Baca Juga: Jelang Pengumuman Tinjauan Aksesibilitas Pasar Global MSCI, Sejumlah Skenario Muncul
Dalam catatannya, MSCI juga menyoroti sejumlah kendala operasional yang masih dihadapi investor asing. Seperti dari sisi pasar valuta asing, Indonesia dinilai belum memiliki pasar mata uang offshore yang efisien.
Transaksi valuta asing di pasar domestik juga masih menjadi kendala karena masih adanya komitmen, termasuk kewajiban transaksi valas dengan transaksi efek yang mendasarinya.
Pada aspek kliring dan penyelesaian transaksi, MSCI juga mencantumkan larangan penggunaan fasilitas overdraft bagi investor asing. Sementara itu, transfer saham secara in-kind hanya diperbolehkan dalam kondisi tertentu.
Di sisi lain, aktivitas peminjaman saham (stock lending) juga telah diperbolehkan di Indonesia, meskipun masih adanya batasan pada saham tertentu dan kontrak dengan tenor maksimal 90 hari.
Selain itu, praktik shortselling juga telah diizinkan, namun masih disertai sejumlah aktivitas.
Sama halnya dengan tahun-tahun sebelumnya, MSCI 2026 Global Market Accessibility Review juga menyajikan penilaian terperinci mengenai aksesibilitas setiap pasar saham yang masuk dalam indeks MSCI dan memuat lima kriteria utama berikut:
- Keterbukaan terhadap kepemilikan asing (Keterbukaan terhadap kepemilikan asing)
- Kemudahan arus masuk dan keluar modal (Kemudahan arus masuk/keluar modal)

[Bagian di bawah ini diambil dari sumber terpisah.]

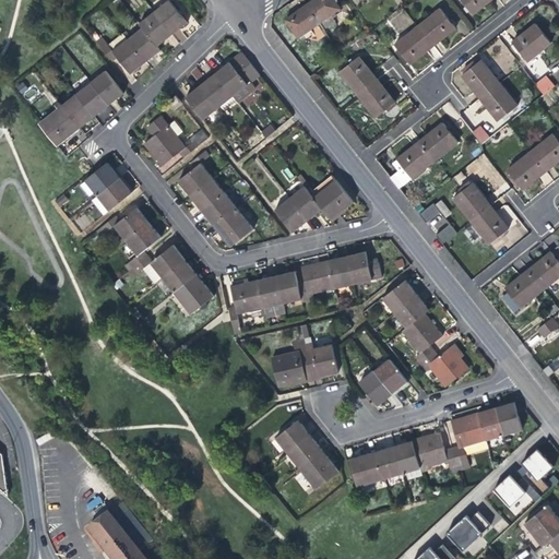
[(168,0),(153,13),(173,36),(180,30),(188,23),(168,0)]
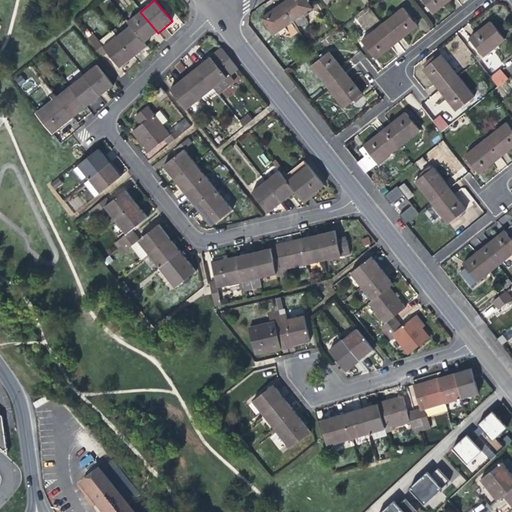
[(287,0),(281,5),(293,22),(299,31),(310,23),(304,14),(312,8),(306,0),(287,0)]
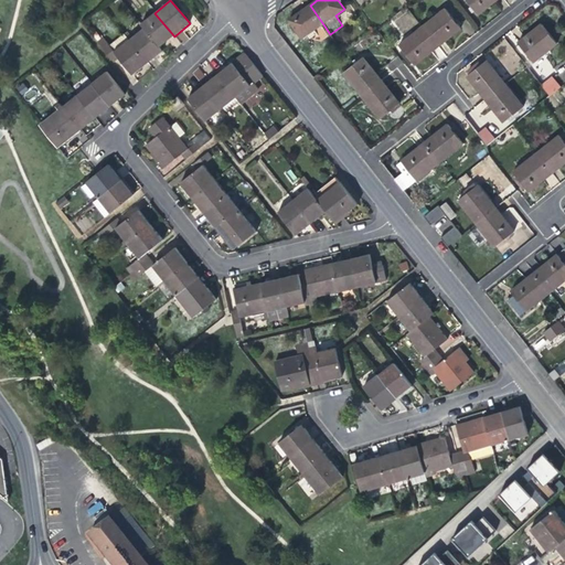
[(491,6),(498,0),(466,0),(479,16),(491,6)]
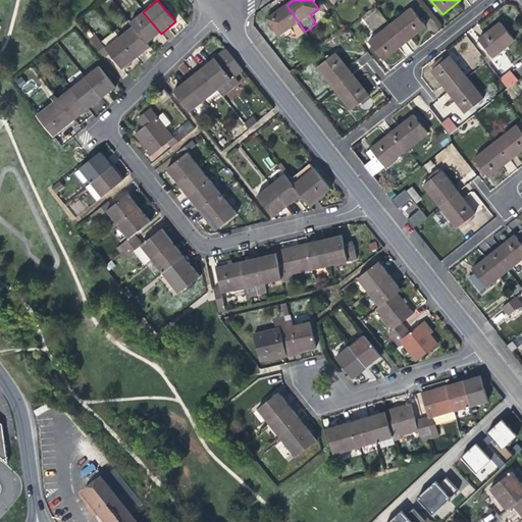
[(279,36),(299,22),(286,5),(278,11),(267,18),(279,36)]
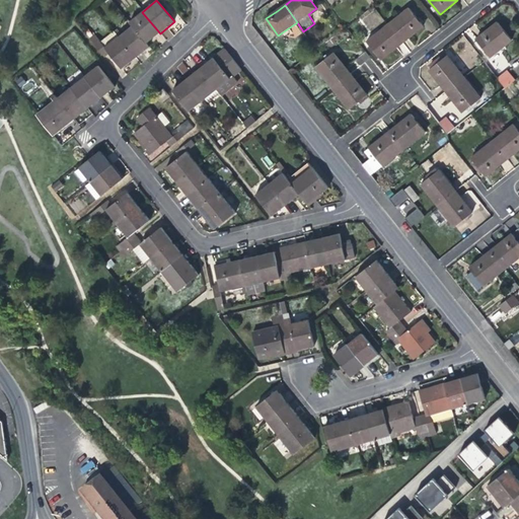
[(410,8),(388,25),(403,44),(415,34),(424,26),(410,8)]
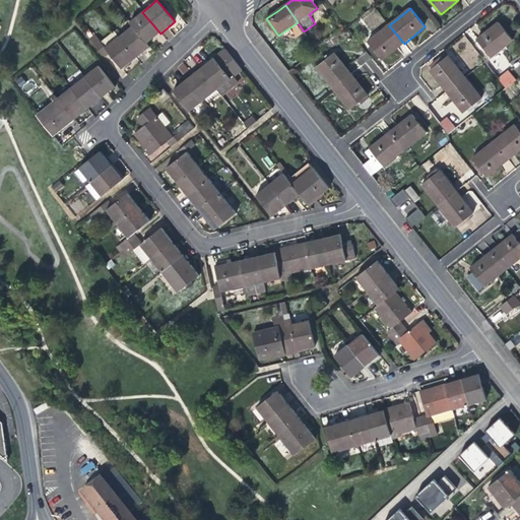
[(129,22),(133,26),(147,45),(154,39),(160,34),(142,12),(129,22)]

- Efisiensi kerangka operasional pasar (Efisiensi kerangka operasional)
- Ketersediaan instrumen investasi (Ketersediaan instrumen investasi)
- Stabilitas kerangka kelembagaan (Stabilitas kerangka kelembagaan)
Kelima kriteria tersebut mencerminkan aspek-aspek yang umumnya menjadi perhatian utama investor institusional internasional dalam menilai kemudahan berinvestasi di suatu pasar.
Aspek tersebut juga mencakup perlakuan yang setara bagi investor, kebebasan arus modal, biaya investasi, penggunaan data pasar saham yang tidak dibatasi, serta risiko spesifik pasar.
Dalam laporan Tinjauan Aksesibilitas Pasar Global MSCI 2026, MSCI menggunakan 18 ukuran aksesibilitas yang berbeda untuk menilai kelima kriteria tersebut.
Sementara aksesibilitas pasar, bersama dengan tingkat perkembangan ekonomi serta ukuran dan likuiditas pasar, juga menjadi faktor penentu dalam klasifikasi suatu pasar ke dalam kategori Pasar Berkembang, Pasar Berkembang, Pasar Terdepan, atau Pasar Mandiri yang dinilai oleh MSCI.
Klasifikasi pasar merupakan salah satu faktor penting dalam proses penyusunan indeks karena menentukan komposisi kelompok peluang investasi yang akan direpresentasikan dalam indeks tersebut.
Sebagai informasi, hasil Tinjauan Klasifikasi Pasar Tahunan MSCI 2026 akan diumumkan pada 23 Juni 2026 mendatang.